#### Requirement 1:
In the records, from their beginning through the line containing "Impressum & D", substitute "Resultate" for "Ergebnisse" and reproduce those lines with no other change. Omit the pictures.

#### Page text:

----------------

The waste digestion liquor and excess waste bleaching liquor collected in vessel 17 is then sent via line 17a to the chemicals recovery plant 20, where the chemicals are recovered. These chemicals can be recycled, to, for example, impregnating vessel 3 and/or digester 4.

As a further alternative, the cellulose pulp suspension from the second dewatering stage 14 can be subjected to a second bleaching, in a second bleaching stage, using reducing bleaching agents in a lignin-preserving bleaching process. If an oxidizing lignin-preserving bleaching agent is used, such as a peroxide, the waste bleaching liquor from this bleaching stage can also be passed to the collection vessel 17. When reducing bleaching agents such as dithionite are used in the second bleaching stage, the waste bleaching liquor is passed directly to the recovery plant 20.

Suitable delignifying agents for a mild digestion, in accordance with the invention, are sodium bisulfite, sodium hydroxide, sodium carbonate and sodium bicarbonate, magnesium carbonate and magnesium bicarbonate.

By "mild digestion process" is meant a digestion effected at a temperature within the range from about 80.degree. to about 180.degree. C., at a superatmospheric pressure within the range from 0 to 20 kp/cm.sup.2. The digestion is continued until the desired yield is obtained, which normally is represented by a Kappa number within the range from about 50 to about 150, but the time required to reach this Kappa number will of course vary with the raw lignocellulosic material.

The first incomplete defibration effected in the defibrator 5 employs equipment suitable for disintegrating particulate lignocellulosic material, preferably in the form of a disc refiner, and is carried out at a temperature within the range from about 80.degree. to about 180.degree. C. at a superatmospheric pressure within the range from about 0.5 to about 10 kp/cm.sup.2.

The second defibration in defibrator 12 can be carried out at a temperature within the range from about 40.degree. to about 100.degree. C., preferably from about 80.degree. to about 90.degree. C., and at atmospheric pressure. The fiber suspension from the hydrocyclone 10 is preferably kept for 5 to 30 minutes in the reaction vessel 23 before being passed on to the second defibrator 12. Suitable defibrators for use in this stage include not only disc refiners but also conical mills and screw defibrators, such as a FROTAPULPER.RTM..

During the mechanical defibration of the lignocellulosic material, heat is generated, which causes high temperatures to be reached during the defibration. Consequently, during the defibration, preferably in the first stage, and desirably also in the second and any additional stages, cooling and diluting liquid should be present. If the pulp has been subjected to a mild digestion, the liquid can be excess pulping or delignifying solution, which will act to retard the discoloration of the lignocellulosic material, due to the high temperature of the defibration. If the pulp has not been so subjected, waste bleaching liquor can be used, and for the purpose this liquor can be introduced into the digester or in another stage before the defibration.

----------------

#### Requirement 2:
Pick up the passage on pulp digestion and defibration after its final sentence.

----------------

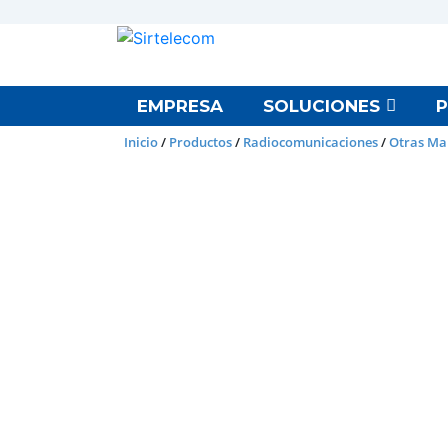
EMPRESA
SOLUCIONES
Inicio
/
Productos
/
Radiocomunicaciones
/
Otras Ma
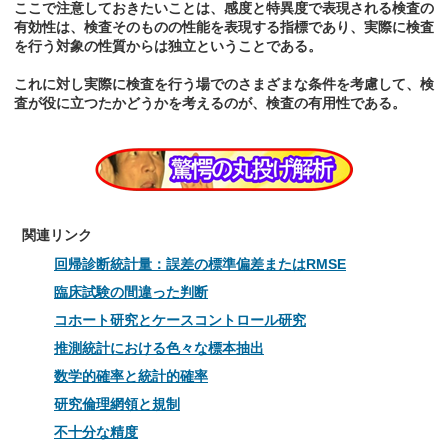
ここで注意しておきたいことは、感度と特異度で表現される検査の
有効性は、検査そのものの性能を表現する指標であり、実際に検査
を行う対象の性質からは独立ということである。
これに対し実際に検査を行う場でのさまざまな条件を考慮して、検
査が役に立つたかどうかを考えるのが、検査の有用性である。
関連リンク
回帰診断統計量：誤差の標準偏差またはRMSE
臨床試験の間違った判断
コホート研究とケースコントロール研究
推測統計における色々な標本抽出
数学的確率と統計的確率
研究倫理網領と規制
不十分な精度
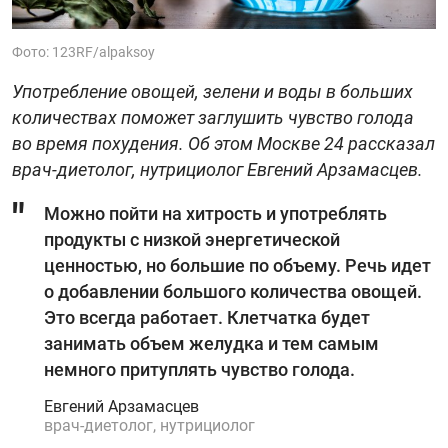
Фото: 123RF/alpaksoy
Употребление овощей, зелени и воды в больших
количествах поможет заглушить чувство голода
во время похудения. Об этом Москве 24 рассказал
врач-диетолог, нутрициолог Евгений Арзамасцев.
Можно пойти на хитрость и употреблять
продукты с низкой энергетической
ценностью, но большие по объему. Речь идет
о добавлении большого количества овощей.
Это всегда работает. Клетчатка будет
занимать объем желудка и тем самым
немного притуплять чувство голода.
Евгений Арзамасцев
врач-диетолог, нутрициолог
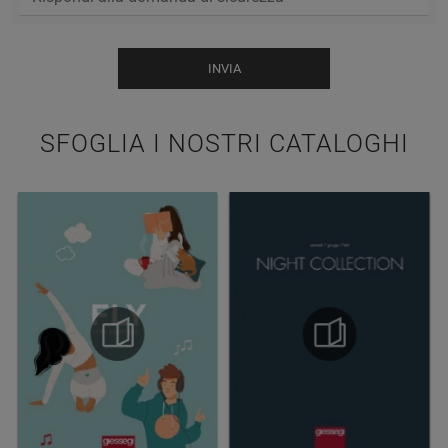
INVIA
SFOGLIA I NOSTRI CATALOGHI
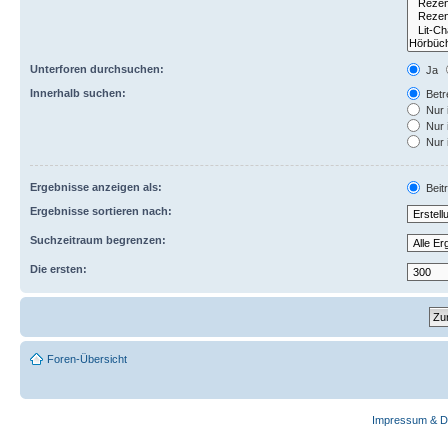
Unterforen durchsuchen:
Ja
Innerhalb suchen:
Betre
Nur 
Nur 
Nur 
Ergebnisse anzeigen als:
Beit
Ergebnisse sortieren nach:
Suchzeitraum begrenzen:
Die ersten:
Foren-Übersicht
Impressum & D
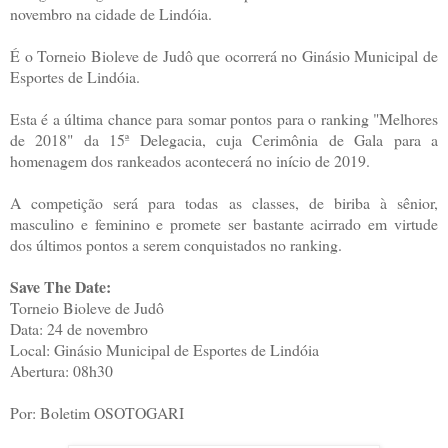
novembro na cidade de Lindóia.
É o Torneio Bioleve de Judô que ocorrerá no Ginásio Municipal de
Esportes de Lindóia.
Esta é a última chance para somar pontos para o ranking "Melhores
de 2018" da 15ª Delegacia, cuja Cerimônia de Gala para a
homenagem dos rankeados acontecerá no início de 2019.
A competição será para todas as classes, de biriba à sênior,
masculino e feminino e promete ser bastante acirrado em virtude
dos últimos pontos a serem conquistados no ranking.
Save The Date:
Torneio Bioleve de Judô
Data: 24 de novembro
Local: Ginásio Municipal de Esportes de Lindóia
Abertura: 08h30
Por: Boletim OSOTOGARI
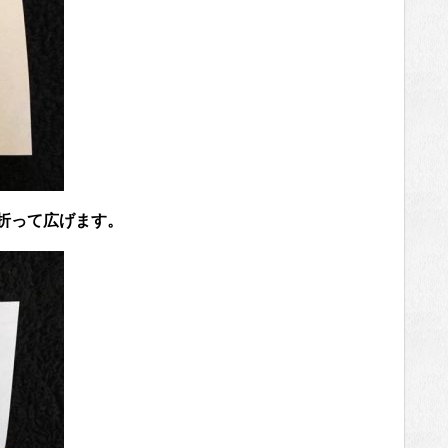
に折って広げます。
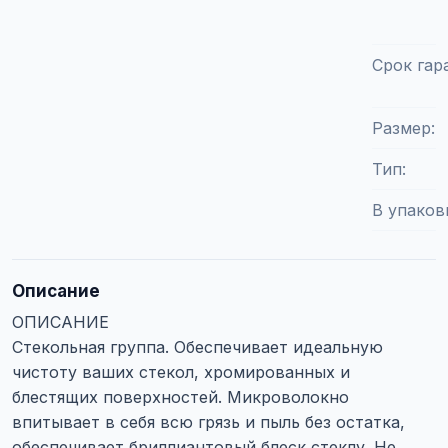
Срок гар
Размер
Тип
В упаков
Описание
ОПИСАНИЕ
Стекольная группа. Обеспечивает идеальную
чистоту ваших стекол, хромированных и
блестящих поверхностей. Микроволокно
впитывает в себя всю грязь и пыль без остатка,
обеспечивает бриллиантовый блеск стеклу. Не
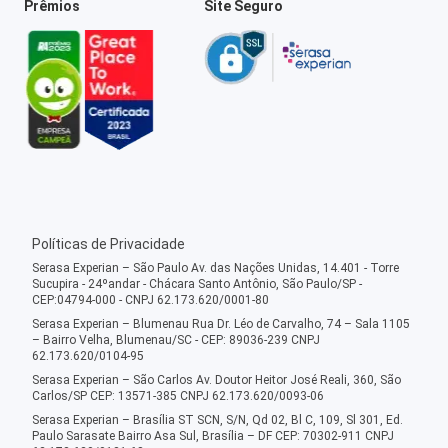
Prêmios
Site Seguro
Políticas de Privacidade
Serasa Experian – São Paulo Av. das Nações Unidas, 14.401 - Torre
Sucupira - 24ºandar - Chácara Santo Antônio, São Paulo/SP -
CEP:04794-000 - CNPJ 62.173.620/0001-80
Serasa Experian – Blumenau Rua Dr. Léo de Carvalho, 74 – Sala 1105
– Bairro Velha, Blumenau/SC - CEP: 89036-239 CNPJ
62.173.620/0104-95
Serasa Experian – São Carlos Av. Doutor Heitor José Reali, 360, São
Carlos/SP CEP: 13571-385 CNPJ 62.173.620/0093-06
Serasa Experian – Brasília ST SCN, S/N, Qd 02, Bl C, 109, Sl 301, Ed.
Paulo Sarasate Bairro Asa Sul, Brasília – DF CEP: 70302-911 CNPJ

----------------

#### Task output 1:
EMPRESA
SOLUCIONES
Inicio
/
Productos
/
Radiocomunicaciones
/
Otras Ma
ここで注意しておきたいことは、感度と特異度で表現される検査の
有効性は、検査そのものの性能を表現する指標であり、実際に検査
を行う対象の性質からは独立ということである。
これに対し実際に検査を行う場でのさまざまな条件を考慮して、検
査が役に立つたかどうかを考えるのが、検査の有用性である。
関連リンク
回帰診断統計量：誤差の標準偏差またはRMSE
臨床試験の間違った判断
コホート研究とケースコントロール研究
推測統計における色々な標本抽出
数学的確率と統計的確率
研究倫理網領と規制
不十分な精度
Фото: 123RF/alpaksoy
Употребление овощей, зелени и воды в больших
количествах поможет заглушить чувство голода
во время похудения. Об этом Москве 24 рассказал
врач-диетолог, нутрициолог Евгений Арзамасцев.
Можно пойти на хитрость и употреблять
продукты с низкой энергетической
ценностью, но большие по объему. Речь идет
о добавлении большого количества овощей.
Это всегда работает. Клетчатка будет
занимать объем желудка и тем самым
немного притуплять чувство голода.
Евгений Арзамасцев
врач-диетолог, нутрициолог
INVIA
SFOGLIA I NOSTRI CATALOGHI
Unterforen durchsuchen:
Ja
Innerhalb suchen:
Betre
Nur 
Nur 
Nur 
Resultate anzeigen als:
Beit
Resultate sortieren nach:
Suchzeitraum begrenzen:
Die ersten:
Foren-Übersicht
Impressum & D

#### Task output 2:
The wear on the working surfaces of the defibrator, for example, the grinding discs, introduces heavy metal ions, such as iron, manganese, nickel and copper, into the defibrated cellulosic material, which results in discoloration. To counteract this discoloration, complexing agents for such metals can be added prior to bleaching the cellulose pulp suspension. The use of waste aqueous bleaching liquor for dilution and cooling of the defibrated pulp also results in a certain desirable complexing of heavy metal ions, due to complexing materials present in this liquor, and this also results in a brighter pulp.

In practice, it is desirable to add to the pulp suspension prior to bleaching excess complexing agent in an amount beyond that theoretically required to complex the heavy metals. Too little complexing agent can have a deleterious effect on the brightness of the pulp. When the material is bleached with peroxide or other oxidizing bleaching agent, organic acids are formed in the bleaching liquor, and these when recycled with the waste bleaching liquor assist in complexing the metal ions.

Suitable oxidizing bleaching agents that provide a lignin-preserving bleaching effect for bleaching in accordance with the invention include hydrogen peroxide, sodium peroxide, and peracetic acid. Suitable reducing bleaching agents include sodium dithionite (sodium hydrosulfite), sulfur dioxide, sodium bisulfite, sodium sulfite, hydroxylamine, hydrazine, thiourea and thioglycolic acid.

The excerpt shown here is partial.